China may be hitting another snag in the fulfillment of its Belt and Road ambitions. The much-anticipated Belgrade to Budapest high-speed rail line, which was touted as China’s “express lane” to Europe, is being reviewed by Brussels for potential infringements of the European Union’s requirement that public tenders are offered for such large-scale infrastructure projects.
At a 2013 meeting of the 16+1 in Bucharest, China, Serbia and Hungry signed an MOU to build a $2.89 billion, 350 kilometer high-speed rail line that would go from Belgrade to Budapest, the first stage of a project that would ultimately connect the China-run Piraeus port in Greece with the heart of Europe. This rail line was to be a hallmark project of Beijing’s Belt and Road initiative — a shining example that China could carry out massive infrastructure projects in Europe the right way (i.e. the Brussels way).
In September 2016, it was looking as if this international HSR line was gaining momentum, and that construction would soon commence. But now there is a slight bump in the path that may grow into a roadblock.
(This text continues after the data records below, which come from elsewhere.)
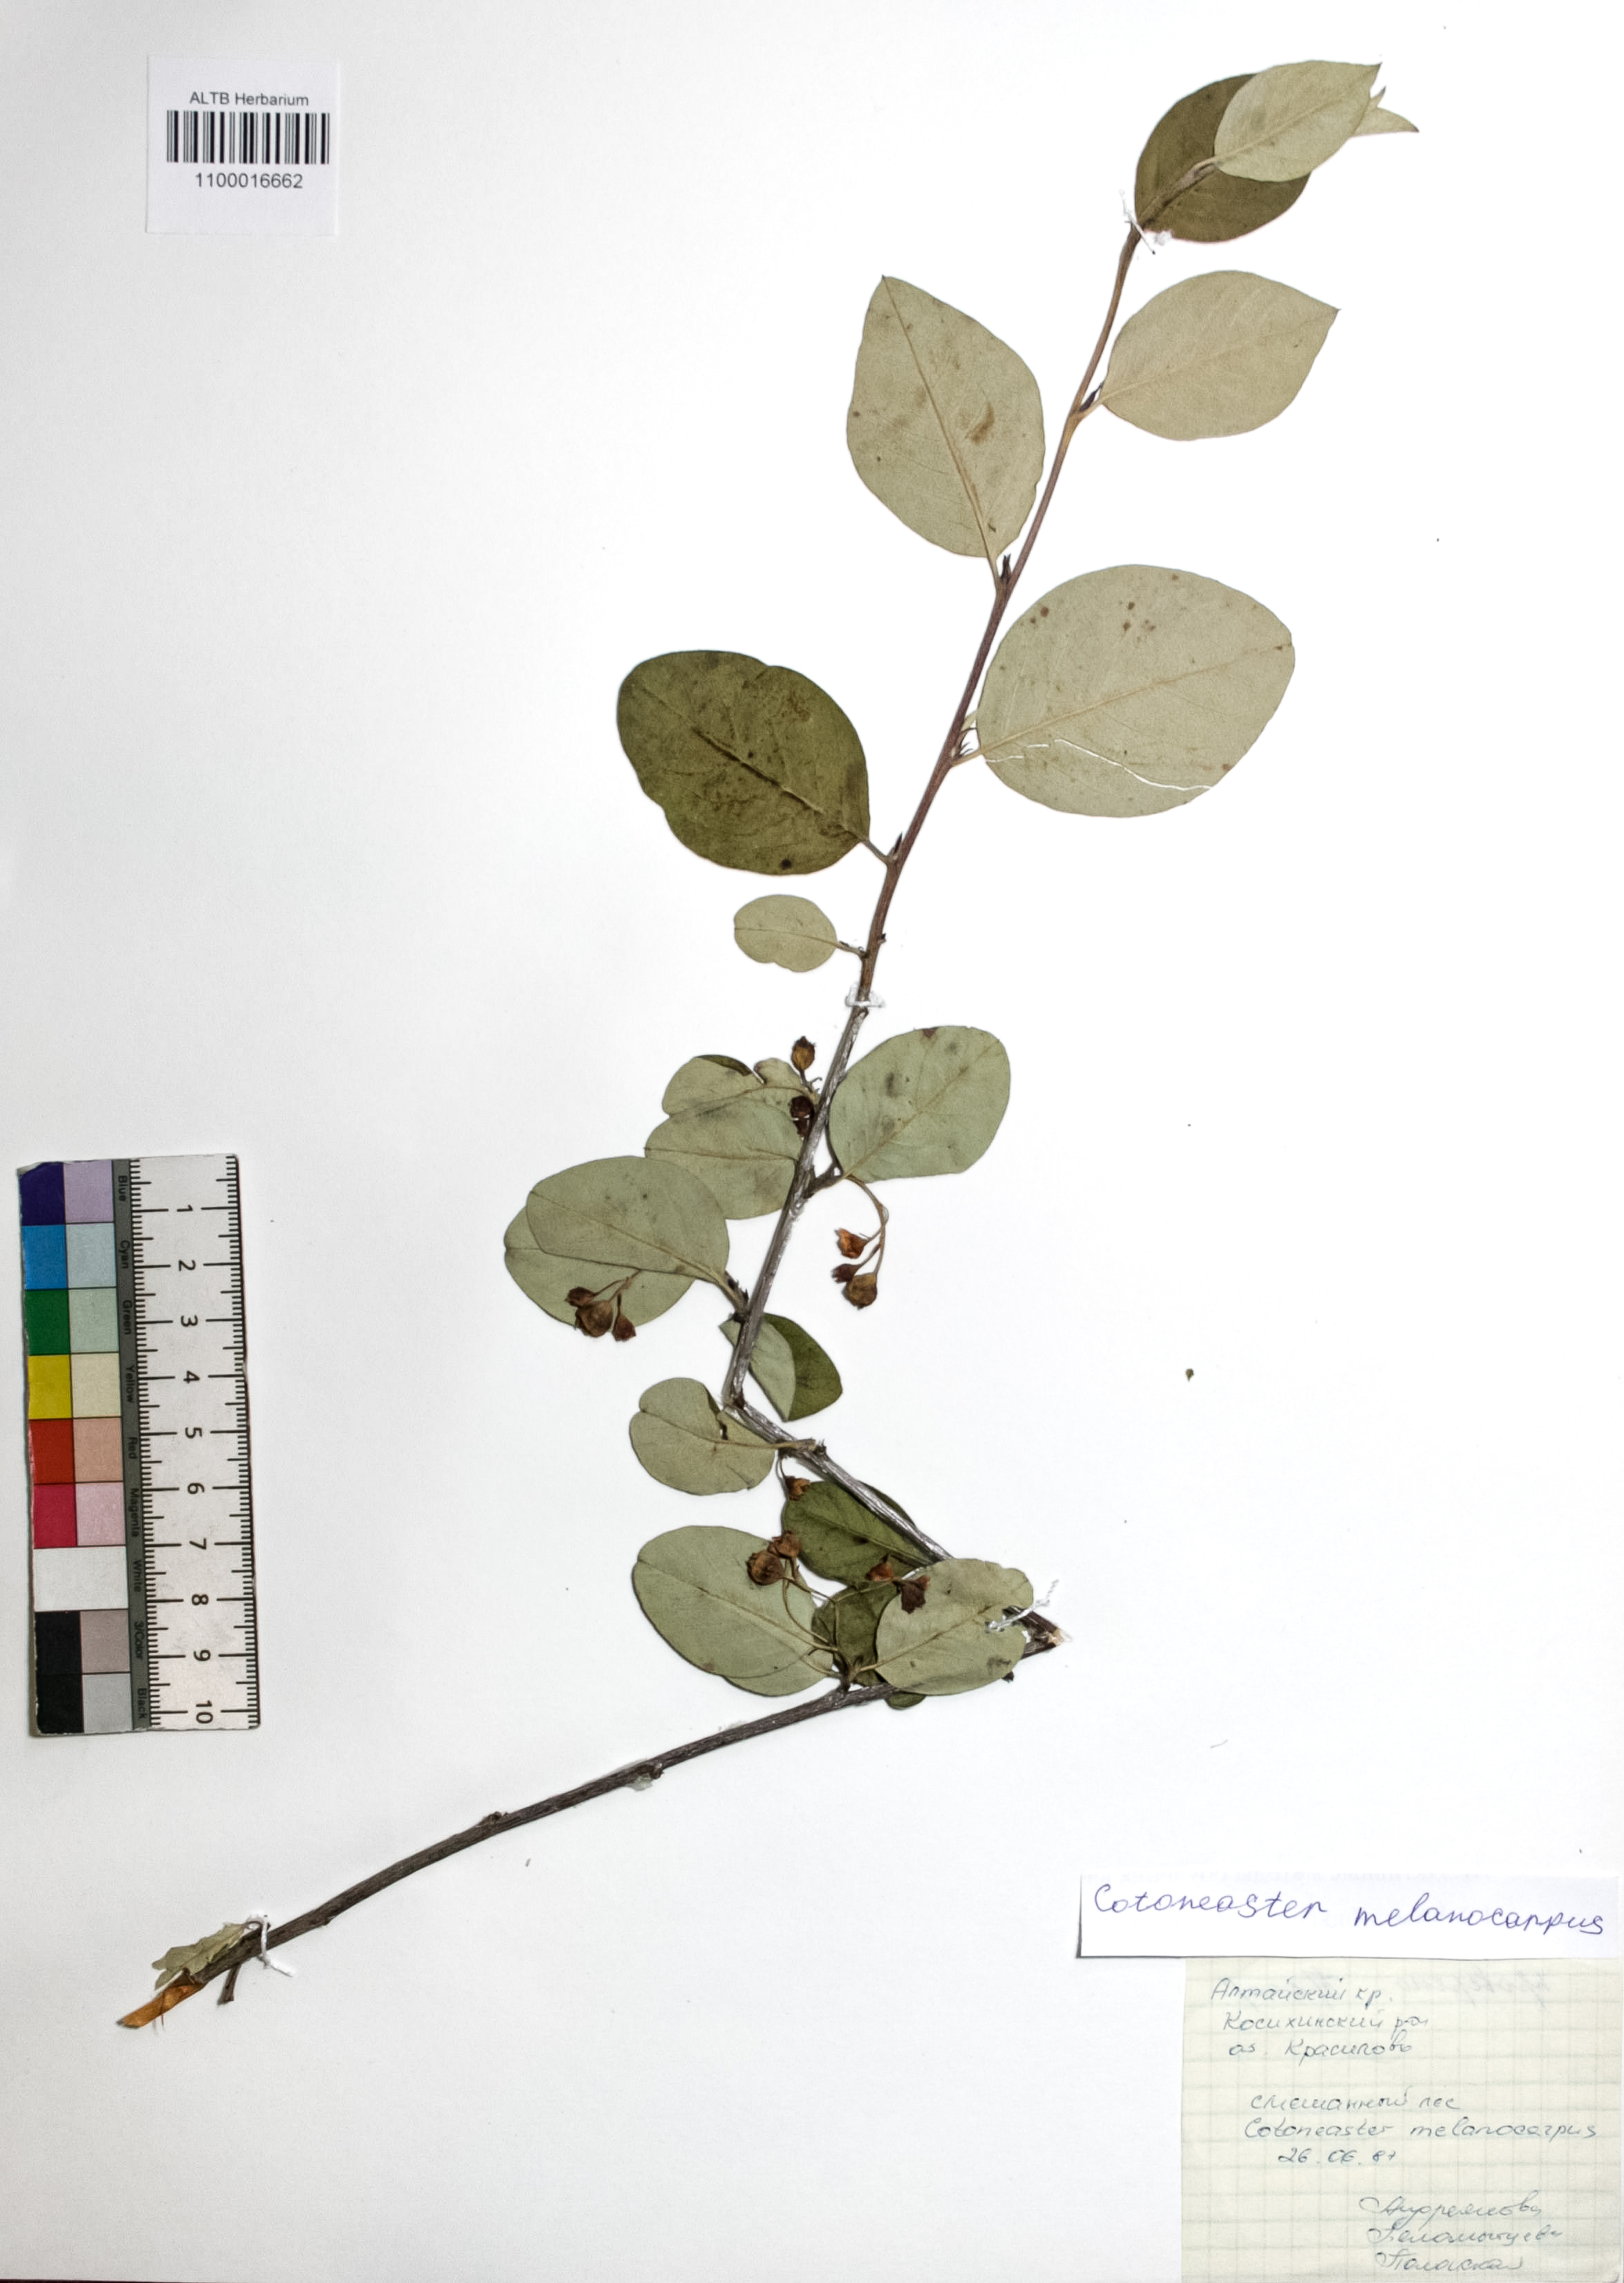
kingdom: Plantae
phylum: Tracheophyta
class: Magnoliopsida
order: Rosales
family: Rosaceae
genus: Cotoneaster
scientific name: Cotoneaster niger
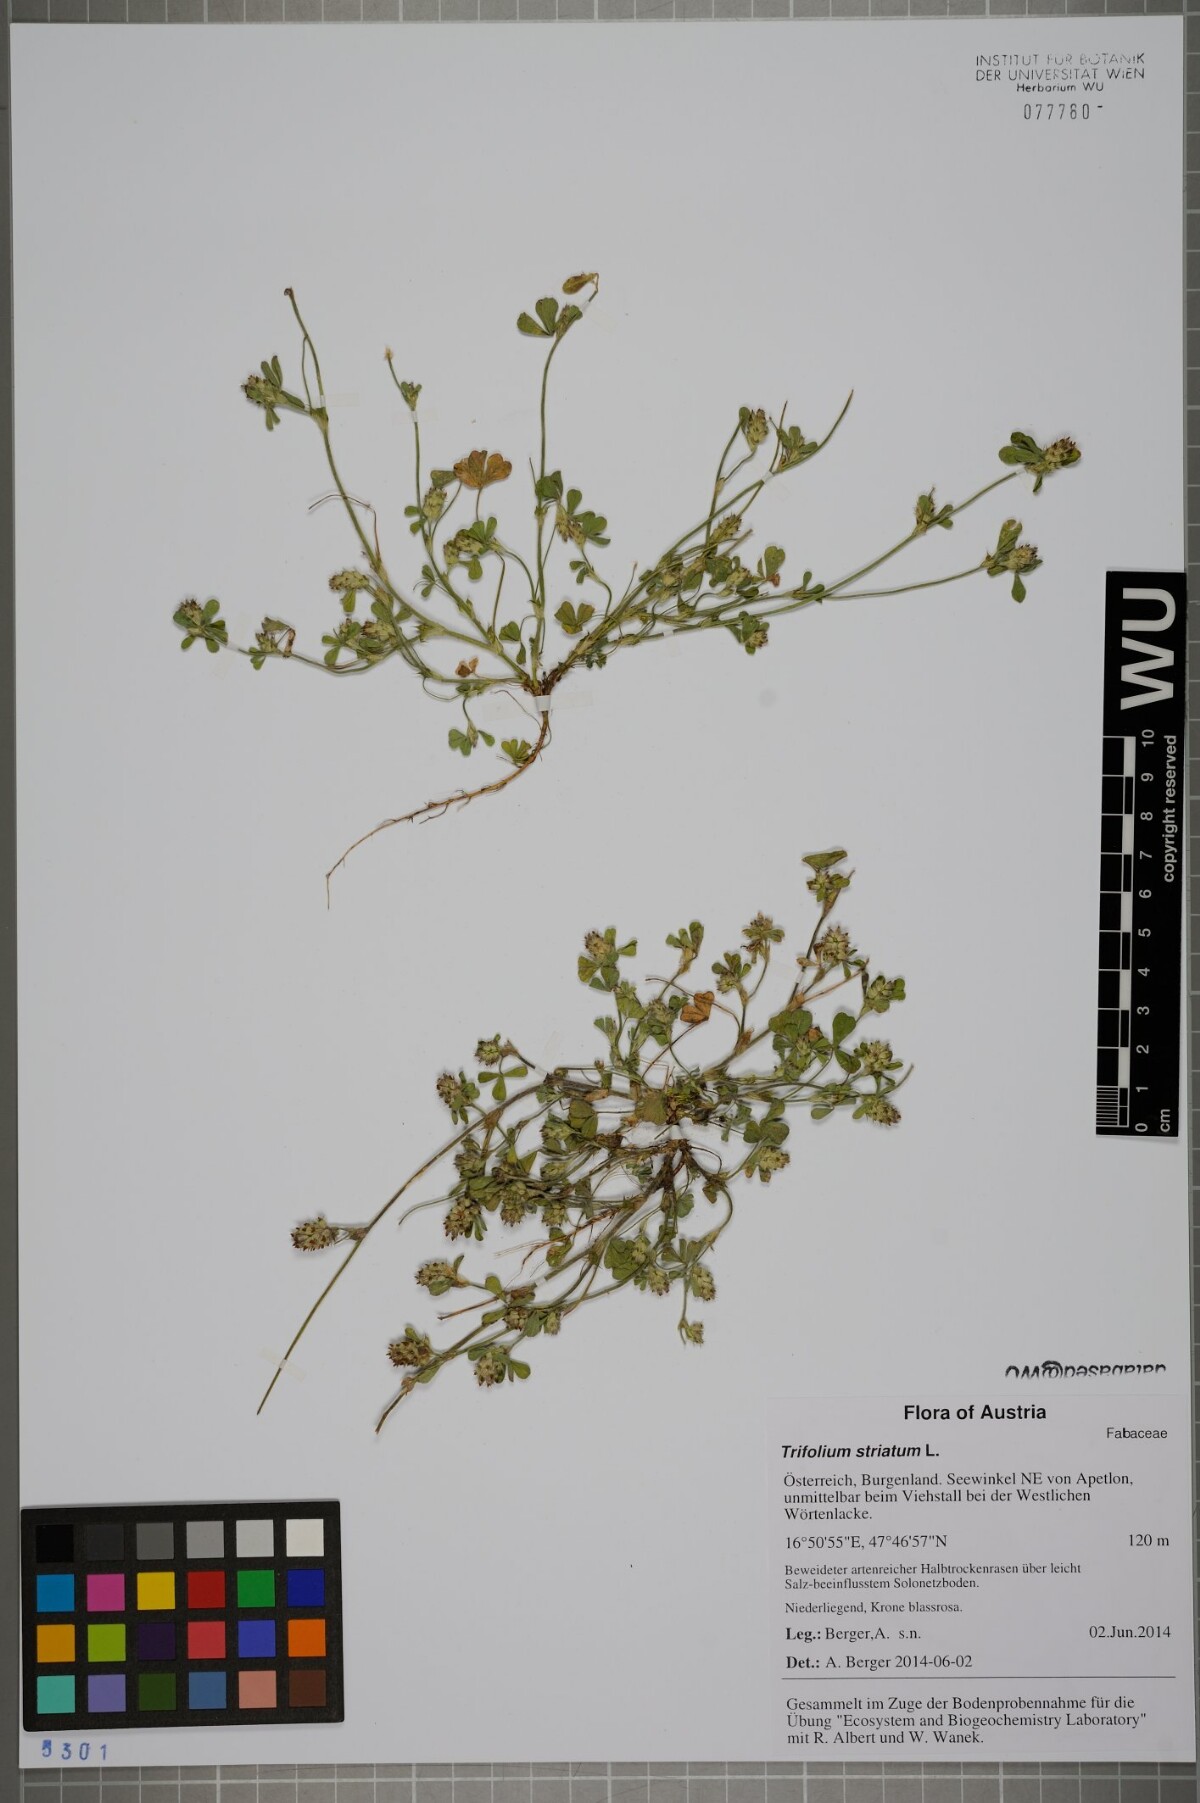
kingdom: Plantae
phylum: Tracheophyta
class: Magnoliopsida
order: Fabales
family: Fabaceae
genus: Trifolium
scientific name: Trifolium striatum
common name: Knotted clover
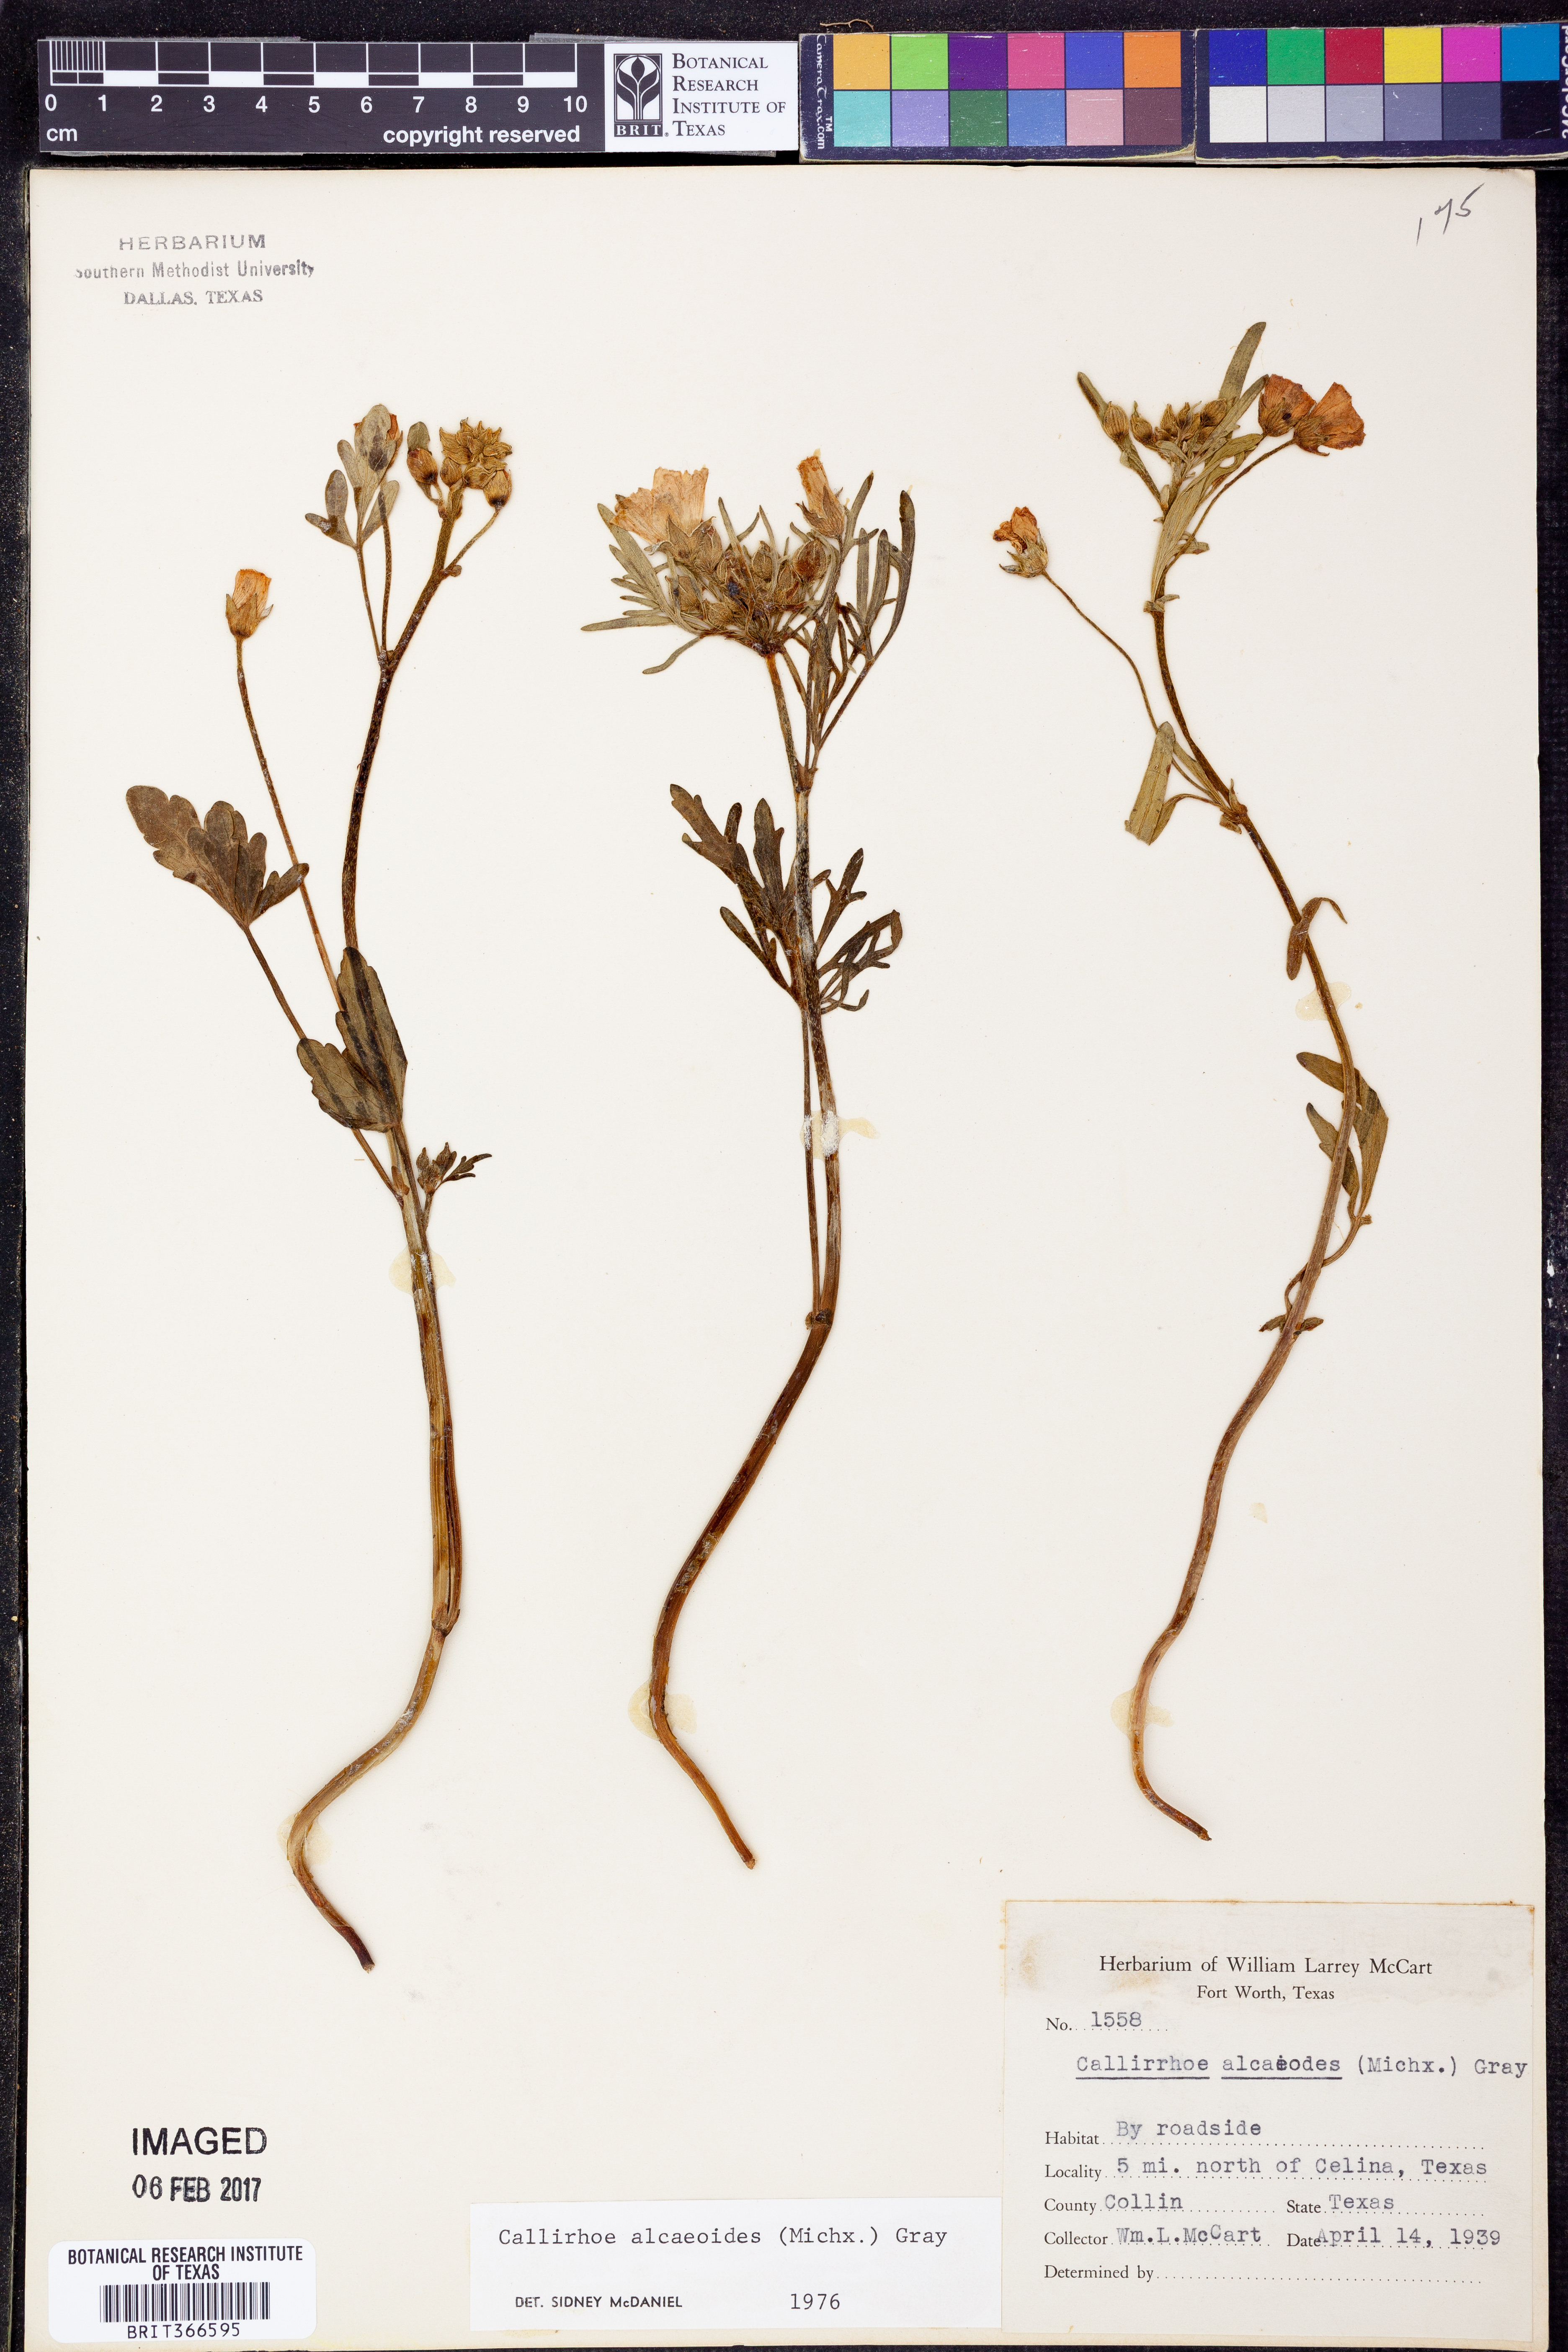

According to the Financial Times, Brussels is looking into the possibility that the deal to build the Belgrade-Budapest rail line may have broke the EU rules on public tenders. None were offered for this project. This probe is mainly directed at Hungary, being a full-fledged EU member, rather than Serbia, whose “prospective member” status shields it from all of the EU’s regulations. Hungary’s deal with China had the development of the rail line going to China Railway International Corporation with financing coming from China’s Export-Import Bank.
Hungary and Serbia both have track records of engaging in large infrastructure projects without offering public tenders. The former was the recipient of Brussels’s ire in 2014 when it granted a $13 billion Russia-funded nuclear power plant project to a Russian company without making the bidding public, while Serbia has come under a large amount of internal criticism for just giving the Belgrade Waterfront Project to a company from Abu Dhabi without any type of public competition or even input.
While China has proved itself to be the undisputed greatest high-speed rail developer ever, having constructed over 19,000 kilometers of such lines in their own country in under 15 years, actually getting over the legal and political hurdles to take their HSR-building prowess international seems to have been a far more challenging pursuit. The Singapore to Kunming HSR line has been replete with delays and funding conflicts, Mexico City to Queretaro imploded, Los Angeles to Las Vegas didn’t happen, Moscow-Kazan is still speculation, and while after many delays Jakarta to Bandung appears to be getting ready to go, construction has not yet commenced.
While physical development across the broader New Silk Road — the pan-Eurasia mega-project that’s increasing infrastructural, economic and political connectivity between countries from Europe to China — is currently booming, China’s participation via their Belt and Road initiative hasn’t always been very smoothly implemented.